# Problem:
Replace "collection date" with "date collected" in the stretch from the first of the items through the line containing "country: Philippines", and reproduce only those lines with everything else left unchanged.

# Supplied data:
◇ ◇ ◇ ◇

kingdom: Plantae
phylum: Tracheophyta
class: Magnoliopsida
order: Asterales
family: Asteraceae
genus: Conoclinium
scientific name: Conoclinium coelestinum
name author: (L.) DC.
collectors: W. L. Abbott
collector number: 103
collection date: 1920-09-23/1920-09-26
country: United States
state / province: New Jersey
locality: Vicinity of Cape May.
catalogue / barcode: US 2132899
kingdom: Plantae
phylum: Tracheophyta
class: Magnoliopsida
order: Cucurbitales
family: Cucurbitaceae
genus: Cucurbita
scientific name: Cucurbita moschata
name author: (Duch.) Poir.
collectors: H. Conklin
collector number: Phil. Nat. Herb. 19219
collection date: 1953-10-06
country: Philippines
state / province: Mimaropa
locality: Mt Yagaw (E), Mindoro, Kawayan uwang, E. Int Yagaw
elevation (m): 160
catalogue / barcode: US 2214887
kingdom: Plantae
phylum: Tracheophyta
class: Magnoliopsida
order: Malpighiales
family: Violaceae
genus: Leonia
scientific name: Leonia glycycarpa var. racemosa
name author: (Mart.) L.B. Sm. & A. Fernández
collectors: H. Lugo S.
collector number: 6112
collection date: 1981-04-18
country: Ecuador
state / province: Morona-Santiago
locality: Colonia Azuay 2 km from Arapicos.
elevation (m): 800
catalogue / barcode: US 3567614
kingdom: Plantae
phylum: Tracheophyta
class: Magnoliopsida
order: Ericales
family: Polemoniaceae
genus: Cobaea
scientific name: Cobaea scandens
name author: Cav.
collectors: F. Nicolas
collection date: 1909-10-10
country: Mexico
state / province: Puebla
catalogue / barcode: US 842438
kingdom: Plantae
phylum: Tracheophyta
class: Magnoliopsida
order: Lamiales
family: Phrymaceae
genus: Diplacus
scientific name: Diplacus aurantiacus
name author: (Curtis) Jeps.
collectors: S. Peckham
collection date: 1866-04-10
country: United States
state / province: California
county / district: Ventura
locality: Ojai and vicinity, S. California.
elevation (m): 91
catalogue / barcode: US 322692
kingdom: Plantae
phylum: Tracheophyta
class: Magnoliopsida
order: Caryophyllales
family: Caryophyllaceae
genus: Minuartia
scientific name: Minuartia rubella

◇ ◇ ◇ ◇

# Finished exercise:
kingdom: Plantae
phylum: Tracheophyta
class: Magnoliopsida
order: Asterales
family: Asteraceae
genus: Conoclinium
scientific name: Conoclinium coelestinum
name author: (L.) DC.
collectors: W. L. Abbott
collector number: 103
date collected: 1920-09-23/1920-09-26
country: United States
state / province: New Jersey
locality: Vicinity of Cape May.
catalogue / barcode: US 2132899
kingdom: Plantae
phylum: Tracheophyta
class: Magnoliopsida
order: Cucurbitales
family: Cucurbitaceae
genus: Cucurbita
scientific name: Cucurbita moschata
name author: (Duch.) Poir.
collectors: H. Conklin
collector number: Phil. Nat. Herb. 19219
date collected: 1953-10-06
country: Philippines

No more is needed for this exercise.